> _THE PROBLEM_: Reproduce the passage of the abstract on differentially private sequential learning between "In a differentially" and "improving information aggregation.", inclusive.

> _DOCUMENT EXCERPT_:
__________

Abstract 1 Motivation & Background 2 Contributions & Related Work 3 Problem Formulation 4 Main Results References

Differentially Private Sequential Learning

Yuxin Liu ORCID Department of Industrial Engineering, University of Pittsburgh, Pittsburgh, PA, USA M. Amin Rahimian ORCID Department of Industrial Engineering, University of Pittsburgh, Pittsburgh, PA, USA
Abstract

In a differentially private sequential learning setting, agents introduce endogenous noise into their public actions to limit information leakage about their private signals. The impact of this privacy noise varies depending on whether the signals are continuous or binary. For continuous signals and a finite privacy budget ϵ>0, we propose a smooth randomized response mechanism that adapts the noise level based on the distance to a decision threshold, in contrast to the standard randomized response with uniform noise. This allows agents’ actions to better reflect both their private signals and public history, achieving an accelerated convergence rate of Θϵ(logn), surpassing the rate of Θ(logn) in the non-private regime. In this case, privacy noise helps to amplify the log-likelihood ratio over time, improving information aggregation.

__________

> _DATA SHOWN_:

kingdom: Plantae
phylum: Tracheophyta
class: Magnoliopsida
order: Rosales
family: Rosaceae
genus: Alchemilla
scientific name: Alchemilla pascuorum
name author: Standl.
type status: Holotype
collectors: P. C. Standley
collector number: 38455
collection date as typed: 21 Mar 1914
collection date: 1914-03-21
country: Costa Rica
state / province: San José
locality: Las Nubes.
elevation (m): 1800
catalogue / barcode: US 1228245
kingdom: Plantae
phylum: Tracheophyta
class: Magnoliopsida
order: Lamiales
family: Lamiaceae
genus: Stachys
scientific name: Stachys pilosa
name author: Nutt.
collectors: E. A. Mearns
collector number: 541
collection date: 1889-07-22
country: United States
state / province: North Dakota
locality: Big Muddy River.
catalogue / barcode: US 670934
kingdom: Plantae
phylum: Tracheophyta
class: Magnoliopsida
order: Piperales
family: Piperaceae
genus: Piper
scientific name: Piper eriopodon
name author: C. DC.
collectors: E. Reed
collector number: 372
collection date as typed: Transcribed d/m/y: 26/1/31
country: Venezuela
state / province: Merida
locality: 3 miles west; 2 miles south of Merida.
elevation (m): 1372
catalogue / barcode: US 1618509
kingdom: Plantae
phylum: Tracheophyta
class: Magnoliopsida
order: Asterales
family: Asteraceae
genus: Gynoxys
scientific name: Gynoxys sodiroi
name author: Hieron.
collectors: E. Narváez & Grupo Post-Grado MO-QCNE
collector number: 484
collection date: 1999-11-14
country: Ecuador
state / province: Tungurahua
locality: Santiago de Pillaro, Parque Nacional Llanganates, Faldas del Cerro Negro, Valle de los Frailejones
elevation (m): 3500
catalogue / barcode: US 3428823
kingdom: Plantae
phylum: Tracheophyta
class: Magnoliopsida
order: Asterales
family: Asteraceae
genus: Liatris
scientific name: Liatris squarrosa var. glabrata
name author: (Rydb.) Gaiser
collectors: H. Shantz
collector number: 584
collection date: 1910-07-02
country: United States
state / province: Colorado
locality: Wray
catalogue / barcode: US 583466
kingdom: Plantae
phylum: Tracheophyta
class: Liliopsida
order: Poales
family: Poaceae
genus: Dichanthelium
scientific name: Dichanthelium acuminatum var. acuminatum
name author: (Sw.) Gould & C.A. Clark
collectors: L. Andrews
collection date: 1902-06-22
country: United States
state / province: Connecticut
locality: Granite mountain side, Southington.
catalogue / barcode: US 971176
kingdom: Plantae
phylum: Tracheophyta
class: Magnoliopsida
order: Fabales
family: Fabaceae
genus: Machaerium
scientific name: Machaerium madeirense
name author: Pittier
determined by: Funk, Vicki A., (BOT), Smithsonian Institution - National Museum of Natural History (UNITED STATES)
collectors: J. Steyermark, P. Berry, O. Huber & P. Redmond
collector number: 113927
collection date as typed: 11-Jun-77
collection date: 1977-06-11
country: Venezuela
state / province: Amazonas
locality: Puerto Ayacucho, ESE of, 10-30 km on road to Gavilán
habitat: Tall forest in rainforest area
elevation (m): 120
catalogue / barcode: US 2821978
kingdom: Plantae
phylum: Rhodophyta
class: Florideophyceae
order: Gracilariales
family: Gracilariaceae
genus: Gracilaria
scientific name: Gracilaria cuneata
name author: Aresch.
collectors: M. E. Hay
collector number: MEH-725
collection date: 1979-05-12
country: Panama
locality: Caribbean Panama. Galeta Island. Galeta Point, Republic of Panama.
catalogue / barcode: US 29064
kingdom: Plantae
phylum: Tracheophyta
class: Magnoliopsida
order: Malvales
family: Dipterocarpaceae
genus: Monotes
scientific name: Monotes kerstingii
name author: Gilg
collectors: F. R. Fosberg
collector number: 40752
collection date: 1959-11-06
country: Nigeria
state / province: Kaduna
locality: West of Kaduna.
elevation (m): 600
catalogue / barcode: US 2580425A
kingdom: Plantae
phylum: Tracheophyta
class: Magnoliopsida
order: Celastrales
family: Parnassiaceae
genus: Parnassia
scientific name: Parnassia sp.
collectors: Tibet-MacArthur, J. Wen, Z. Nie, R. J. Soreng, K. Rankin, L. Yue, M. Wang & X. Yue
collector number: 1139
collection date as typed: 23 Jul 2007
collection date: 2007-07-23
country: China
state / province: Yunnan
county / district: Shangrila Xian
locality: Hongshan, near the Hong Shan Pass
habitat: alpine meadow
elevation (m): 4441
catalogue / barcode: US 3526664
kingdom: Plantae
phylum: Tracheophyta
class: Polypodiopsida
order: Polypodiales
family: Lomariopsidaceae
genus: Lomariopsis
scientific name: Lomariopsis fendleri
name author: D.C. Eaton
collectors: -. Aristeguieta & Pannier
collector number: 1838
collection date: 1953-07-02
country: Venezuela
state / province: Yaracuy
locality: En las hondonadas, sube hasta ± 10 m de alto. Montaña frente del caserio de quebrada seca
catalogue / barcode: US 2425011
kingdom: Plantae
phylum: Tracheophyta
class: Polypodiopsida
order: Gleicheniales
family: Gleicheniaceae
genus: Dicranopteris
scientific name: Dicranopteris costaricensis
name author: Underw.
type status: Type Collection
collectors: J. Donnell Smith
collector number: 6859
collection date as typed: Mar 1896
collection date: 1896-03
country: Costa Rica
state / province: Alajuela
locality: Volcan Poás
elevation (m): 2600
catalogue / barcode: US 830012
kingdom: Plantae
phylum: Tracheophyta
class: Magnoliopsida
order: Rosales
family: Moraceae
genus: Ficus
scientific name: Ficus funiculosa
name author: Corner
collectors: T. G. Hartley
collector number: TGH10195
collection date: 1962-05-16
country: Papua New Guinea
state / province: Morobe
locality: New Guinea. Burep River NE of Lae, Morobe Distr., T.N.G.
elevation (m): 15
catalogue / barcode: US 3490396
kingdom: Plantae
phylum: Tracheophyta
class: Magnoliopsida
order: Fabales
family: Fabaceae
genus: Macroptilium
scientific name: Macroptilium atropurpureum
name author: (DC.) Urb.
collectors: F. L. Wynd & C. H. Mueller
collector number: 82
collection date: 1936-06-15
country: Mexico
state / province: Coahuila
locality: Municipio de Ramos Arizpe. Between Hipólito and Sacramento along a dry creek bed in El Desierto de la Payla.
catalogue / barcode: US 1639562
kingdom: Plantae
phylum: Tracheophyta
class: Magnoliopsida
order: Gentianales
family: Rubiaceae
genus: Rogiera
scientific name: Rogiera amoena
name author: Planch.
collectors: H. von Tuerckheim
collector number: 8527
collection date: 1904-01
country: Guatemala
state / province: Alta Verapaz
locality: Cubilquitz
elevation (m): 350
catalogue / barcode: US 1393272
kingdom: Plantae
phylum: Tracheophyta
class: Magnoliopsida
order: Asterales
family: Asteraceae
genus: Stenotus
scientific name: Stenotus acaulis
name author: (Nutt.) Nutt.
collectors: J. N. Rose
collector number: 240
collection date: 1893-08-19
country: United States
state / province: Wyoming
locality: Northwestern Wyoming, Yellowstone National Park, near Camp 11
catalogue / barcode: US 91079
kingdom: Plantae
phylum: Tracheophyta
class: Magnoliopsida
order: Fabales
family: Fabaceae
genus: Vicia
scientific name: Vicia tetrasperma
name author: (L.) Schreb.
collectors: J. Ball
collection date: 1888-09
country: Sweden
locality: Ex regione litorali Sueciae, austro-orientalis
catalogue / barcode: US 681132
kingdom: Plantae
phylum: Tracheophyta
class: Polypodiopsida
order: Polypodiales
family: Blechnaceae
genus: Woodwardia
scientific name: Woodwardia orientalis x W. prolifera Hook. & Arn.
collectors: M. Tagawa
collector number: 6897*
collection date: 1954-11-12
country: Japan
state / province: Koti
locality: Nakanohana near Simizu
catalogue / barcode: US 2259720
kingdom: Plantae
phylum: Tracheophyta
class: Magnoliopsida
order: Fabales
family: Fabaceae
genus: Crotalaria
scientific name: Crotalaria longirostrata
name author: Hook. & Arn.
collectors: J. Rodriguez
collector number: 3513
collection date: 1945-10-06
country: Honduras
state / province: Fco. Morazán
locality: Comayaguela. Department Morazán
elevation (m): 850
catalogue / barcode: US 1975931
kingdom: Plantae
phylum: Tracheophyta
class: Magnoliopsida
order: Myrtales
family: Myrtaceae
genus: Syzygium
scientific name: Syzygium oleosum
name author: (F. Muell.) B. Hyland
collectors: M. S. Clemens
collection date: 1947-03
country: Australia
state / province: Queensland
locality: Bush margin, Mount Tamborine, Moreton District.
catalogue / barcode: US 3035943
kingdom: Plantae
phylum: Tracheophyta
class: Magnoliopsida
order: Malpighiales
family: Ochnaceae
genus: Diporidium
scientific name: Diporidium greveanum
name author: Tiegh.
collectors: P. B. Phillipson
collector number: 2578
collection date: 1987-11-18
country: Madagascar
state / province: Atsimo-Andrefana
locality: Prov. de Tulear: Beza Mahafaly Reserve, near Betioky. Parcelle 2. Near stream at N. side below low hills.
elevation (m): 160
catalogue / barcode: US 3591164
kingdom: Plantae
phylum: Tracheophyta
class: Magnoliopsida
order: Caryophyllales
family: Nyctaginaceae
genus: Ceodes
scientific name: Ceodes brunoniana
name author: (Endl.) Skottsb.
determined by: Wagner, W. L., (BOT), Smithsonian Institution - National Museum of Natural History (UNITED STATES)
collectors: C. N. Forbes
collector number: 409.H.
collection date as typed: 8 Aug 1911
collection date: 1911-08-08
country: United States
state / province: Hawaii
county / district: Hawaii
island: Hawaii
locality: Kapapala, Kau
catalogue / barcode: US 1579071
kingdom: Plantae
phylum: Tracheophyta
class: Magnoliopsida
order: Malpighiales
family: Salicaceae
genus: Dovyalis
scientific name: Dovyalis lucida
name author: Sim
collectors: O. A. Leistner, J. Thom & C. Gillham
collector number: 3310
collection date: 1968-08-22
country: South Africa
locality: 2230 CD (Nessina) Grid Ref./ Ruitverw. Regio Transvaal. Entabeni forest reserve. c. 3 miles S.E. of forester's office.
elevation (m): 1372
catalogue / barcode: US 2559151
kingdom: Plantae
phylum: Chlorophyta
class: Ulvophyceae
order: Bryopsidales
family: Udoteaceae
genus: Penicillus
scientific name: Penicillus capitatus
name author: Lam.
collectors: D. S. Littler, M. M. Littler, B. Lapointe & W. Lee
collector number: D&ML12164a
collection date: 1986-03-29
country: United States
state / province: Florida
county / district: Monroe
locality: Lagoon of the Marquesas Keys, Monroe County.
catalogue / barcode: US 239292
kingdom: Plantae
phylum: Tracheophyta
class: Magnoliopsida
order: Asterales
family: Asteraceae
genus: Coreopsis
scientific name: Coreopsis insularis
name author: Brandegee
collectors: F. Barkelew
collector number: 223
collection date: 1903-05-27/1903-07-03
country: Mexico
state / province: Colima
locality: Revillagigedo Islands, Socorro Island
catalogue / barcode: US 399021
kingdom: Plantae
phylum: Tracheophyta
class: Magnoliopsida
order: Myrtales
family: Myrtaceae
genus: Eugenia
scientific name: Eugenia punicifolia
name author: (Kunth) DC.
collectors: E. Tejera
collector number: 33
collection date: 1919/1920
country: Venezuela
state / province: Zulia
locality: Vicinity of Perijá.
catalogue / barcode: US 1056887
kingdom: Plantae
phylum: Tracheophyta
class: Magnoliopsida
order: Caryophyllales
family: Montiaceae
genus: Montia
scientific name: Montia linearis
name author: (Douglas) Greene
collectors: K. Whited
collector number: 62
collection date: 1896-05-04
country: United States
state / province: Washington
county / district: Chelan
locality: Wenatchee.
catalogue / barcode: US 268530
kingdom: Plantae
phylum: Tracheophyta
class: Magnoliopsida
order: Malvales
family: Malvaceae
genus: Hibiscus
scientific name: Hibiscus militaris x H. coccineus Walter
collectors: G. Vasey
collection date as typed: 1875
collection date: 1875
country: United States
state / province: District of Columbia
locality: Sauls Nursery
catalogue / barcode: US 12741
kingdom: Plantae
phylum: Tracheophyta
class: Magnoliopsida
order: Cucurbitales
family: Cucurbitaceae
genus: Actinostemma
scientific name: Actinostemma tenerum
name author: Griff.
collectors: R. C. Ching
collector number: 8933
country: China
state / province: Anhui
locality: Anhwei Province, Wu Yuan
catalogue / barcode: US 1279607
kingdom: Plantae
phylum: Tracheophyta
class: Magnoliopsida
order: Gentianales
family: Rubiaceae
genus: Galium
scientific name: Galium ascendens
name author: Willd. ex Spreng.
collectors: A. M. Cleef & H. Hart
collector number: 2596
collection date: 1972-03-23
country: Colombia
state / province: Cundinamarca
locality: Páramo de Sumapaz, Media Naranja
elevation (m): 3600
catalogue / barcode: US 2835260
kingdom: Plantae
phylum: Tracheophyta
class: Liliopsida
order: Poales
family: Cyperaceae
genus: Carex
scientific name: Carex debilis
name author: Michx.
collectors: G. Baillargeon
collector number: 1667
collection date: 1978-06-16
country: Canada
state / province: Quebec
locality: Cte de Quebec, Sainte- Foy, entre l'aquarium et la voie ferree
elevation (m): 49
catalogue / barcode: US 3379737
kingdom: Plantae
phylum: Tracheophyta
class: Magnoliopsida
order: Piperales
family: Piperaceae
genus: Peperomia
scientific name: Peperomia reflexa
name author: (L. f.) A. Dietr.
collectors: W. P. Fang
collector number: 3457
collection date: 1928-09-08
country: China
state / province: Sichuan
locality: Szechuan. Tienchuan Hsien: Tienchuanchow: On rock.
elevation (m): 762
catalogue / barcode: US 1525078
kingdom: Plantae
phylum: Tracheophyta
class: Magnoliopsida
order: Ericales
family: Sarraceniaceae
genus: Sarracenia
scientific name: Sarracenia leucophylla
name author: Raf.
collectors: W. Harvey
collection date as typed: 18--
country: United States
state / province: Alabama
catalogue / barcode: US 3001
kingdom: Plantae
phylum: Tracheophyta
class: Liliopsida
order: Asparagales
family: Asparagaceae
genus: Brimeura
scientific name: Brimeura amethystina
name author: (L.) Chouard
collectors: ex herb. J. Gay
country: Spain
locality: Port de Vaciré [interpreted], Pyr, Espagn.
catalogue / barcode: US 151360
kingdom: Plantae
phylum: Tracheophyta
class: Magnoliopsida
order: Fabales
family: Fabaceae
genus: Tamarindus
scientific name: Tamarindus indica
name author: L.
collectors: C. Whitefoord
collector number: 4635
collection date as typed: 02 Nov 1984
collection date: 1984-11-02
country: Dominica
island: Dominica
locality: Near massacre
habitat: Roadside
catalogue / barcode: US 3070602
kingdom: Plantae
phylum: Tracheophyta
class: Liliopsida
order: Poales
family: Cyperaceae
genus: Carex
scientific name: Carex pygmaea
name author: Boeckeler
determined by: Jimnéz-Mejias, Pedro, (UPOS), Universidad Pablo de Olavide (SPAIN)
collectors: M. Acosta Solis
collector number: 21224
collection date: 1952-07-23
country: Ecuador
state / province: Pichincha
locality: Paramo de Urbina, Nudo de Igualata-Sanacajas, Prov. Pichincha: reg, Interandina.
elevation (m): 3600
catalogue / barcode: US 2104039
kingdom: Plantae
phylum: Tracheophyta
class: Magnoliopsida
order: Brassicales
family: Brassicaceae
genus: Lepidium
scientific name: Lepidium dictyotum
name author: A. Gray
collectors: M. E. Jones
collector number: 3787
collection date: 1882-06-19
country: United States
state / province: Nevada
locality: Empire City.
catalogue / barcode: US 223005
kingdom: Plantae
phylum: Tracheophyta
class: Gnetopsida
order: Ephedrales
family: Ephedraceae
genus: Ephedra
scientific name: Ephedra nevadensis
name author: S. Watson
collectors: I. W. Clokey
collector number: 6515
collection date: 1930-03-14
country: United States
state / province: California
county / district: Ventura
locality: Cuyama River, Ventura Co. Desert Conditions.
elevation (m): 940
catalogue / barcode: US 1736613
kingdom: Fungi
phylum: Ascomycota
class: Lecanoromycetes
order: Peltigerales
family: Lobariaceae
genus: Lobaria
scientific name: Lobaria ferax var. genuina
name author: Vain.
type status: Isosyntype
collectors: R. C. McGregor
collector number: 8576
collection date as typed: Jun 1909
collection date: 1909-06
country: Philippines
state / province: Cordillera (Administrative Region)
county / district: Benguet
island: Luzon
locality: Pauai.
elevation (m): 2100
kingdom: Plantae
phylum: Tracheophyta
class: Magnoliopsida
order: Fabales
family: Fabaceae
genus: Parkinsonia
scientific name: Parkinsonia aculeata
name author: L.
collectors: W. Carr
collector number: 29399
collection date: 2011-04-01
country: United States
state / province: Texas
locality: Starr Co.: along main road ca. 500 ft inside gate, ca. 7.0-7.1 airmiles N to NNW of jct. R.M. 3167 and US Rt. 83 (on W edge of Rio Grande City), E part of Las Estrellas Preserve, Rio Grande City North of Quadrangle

__________

> _THE RESULT_:
In a differentially private sequential learning setting, agents introduce endogenous noise into their public actions to limit information leakage about their private signals. The impact of this privacy noise varies depending on whether the signals are continuous or binary. For continuous signals and a finite privacy budget ϵ>0, we propose a smooth randomized response mechanism that adapts the noise level based on the distance to a decision threshold, in contrast to the standard randomized response with uniform noise. This allows agents’ actions to better reflect both their private signals and public history, achieving an accelerated convergence rate of Θϵ(logn), surpassing the rate of Θ(logn) in the non-private regime. In this case, privacy noise helps to amplify the log-likelihood ratio over time, improving information aggregation.